People shouldn’t be stuck in jail because they’re poor. Yet right now, there are hundreds of people in our city’s jails who are there simply because they don’t have enough money to buy their freedom. Imagine that — it’s 2018 in America and you have to buy your freedom.

It might be easy to dismiss the plight of these Nashvillians because they’ve been accused of crimes. It may be easy to stay the course and to not risk controversy. After all, as an elected official charged with keeping us safe, being “tough on crime” is the easiest path to take, and what says toughness better than locking up criminals, right?

I want to give you another choice — a choice that makes our community safer, makes our community stronger, and is a choice that is simultaneously both fiscally responsible and morally right. We deserve justice in our city, our cash bail system is deeply unjust, and you should end it as soon as possible.

Our city’s cash bail system is unjust first and foremost because it’s not really “our system.” You are in fact the head of two very different criminal justice systems in our city, one for the those with money, and one for those without it. That difference, that separate and very unequal setup, means that the consequences of an arrest are drastically different depending on which system you can afford to be a part of.

If you can’t afford bail, you risk losing your job, custody of your kids, and your connection to the community. People accused of even non-violent crimes receive a more severe punishment just by being held in jail than they would if they were tried, convicted, and sentenced immediately. Even those wrongfully accused, who in fact committed no crime at all, suffer these strict punishments. And it’s all because they don’t have enough green pieces of paper in their wallet.

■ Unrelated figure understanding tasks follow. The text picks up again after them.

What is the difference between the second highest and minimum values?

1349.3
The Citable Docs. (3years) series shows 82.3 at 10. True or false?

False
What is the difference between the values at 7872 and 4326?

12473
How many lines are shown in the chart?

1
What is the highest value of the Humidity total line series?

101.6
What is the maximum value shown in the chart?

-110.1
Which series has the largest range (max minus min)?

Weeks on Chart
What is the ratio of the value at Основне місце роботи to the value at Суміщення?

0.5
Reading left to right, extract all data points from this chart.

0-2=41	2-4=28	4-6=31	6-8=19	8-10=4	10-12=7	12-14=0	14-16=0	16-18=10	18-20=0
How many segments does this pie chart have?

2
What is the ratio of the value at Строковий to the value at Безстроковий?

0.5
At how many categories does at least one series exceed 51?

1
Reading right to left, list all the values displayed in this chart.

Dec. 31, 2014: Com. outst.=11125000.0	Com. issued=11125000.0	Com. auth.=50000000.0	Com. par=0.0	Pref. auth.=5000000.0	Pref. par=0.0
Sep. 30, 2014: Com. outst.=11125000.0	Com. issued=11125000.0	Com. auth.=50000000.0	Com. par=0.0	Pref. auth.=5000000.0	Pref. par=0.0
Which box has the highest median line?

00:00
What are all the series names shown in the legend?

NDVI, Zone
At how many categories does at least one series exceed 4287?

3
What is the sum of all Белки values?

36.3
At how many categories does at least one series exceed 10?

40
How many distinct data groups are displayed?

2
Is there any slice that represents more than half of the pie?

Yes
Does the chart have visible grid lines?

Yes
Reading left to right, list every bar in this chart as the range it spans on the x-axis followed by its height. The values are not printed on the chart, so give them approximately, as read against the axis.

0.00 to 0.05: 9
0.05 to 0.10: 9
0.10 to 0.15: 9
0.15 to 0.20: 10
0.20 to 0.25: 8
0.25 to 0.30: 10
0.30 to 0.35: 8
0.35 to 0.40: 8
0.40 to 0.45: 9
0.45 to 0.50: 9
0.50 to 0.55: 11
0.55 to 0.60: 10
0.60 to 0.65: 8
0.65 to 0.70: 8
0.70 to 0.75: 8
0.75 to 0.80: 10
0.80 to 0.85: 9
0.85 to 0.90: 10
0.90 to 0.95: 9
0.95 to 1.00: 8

It doesn’t have to be this way. You have the power to move our city toward one fair, equal, moral criminal justice system that works for everyone. Nashvillians want to lead, but we shouldn’t be afraid to follow the examples of New Jersey, California, and Philadelphia by creating a risk-based, community-powered bail system that allows communities to care for their people while at the same time freeing the city from the costs of pretrial incarceration in most cases.

I urge you to work with expert reformers like Philadelphia District Attorney Larry Krasner as well as local activists like Rahim Buford and the Nashville Community Bail Fund. The practical steps for building a better system are as clear as the moral case for reform. Don’t let one more husband, wife, sister or neighbor sit in a Nashville jail tonight and be convicted of the crime of being poor.